Le bilan médical permet justement de remplacer les suppositions par des données concrètes. Dans la plupart des cas, il commence par quelques étapes simples : un entretien, un spermogramme et, si nécessaire, des examens complémentaires ciblés.
Ce bilan n’est donc pas une épreuve à « réussir », mais un outil pour comprendre une situation et choisir la suite la plus adaptée au projet parental.
FAQ : bilan de fertilité masculine
Quel est le premier examen pour tester la fertilité d’un homme ?
Le spermogramme est généralement l’examen de référence de première intention pour étudier les principaux paramètres du sperme.
Peut-on avoir un spermogramme mauvais et être fertile ?
Un résultat isolé ne permet pas de conclure à lui seul. Les paramètres spermatiques peuvent varier et doivent être interprétés dans leur ensemble, parfois après un second prélèvement.
Qui consulter pour un bilan de fertilité masculine ?
Un médecin généraliste, un urologue, un andrologue ou un centre spécialisé en fertilité peut orienter le bilan selon la situation.
Est-ce que le spermogramme mesure la testostérone ?
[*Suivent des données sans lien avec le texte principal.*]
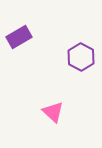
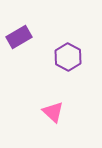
purple hexagon: moved 13 px left
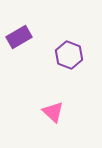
purple hexagon: moved 1 px right, 2 px up; rotated 8 degrees counterclockwise
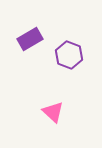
purple rectangle: moved 11 px right, 2 px down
Non. Le spermogramme analyse le sperme. La testostérone et d’autres hormones sont dosées par prise de sang lorsqu’un bilan hormonal est indiqué.
Peut-on faire un bilan avant même d’essayer d’avoir un enfant ?
Dans certaines situations particulières, notamment en présence d’antécédents médicaux ou avant certains traitements, une évaluation peut être discutée avec un médecin. Un bilan systématique chez tous les hommes sans facteur de risque n’est toutefois pas forcément utile.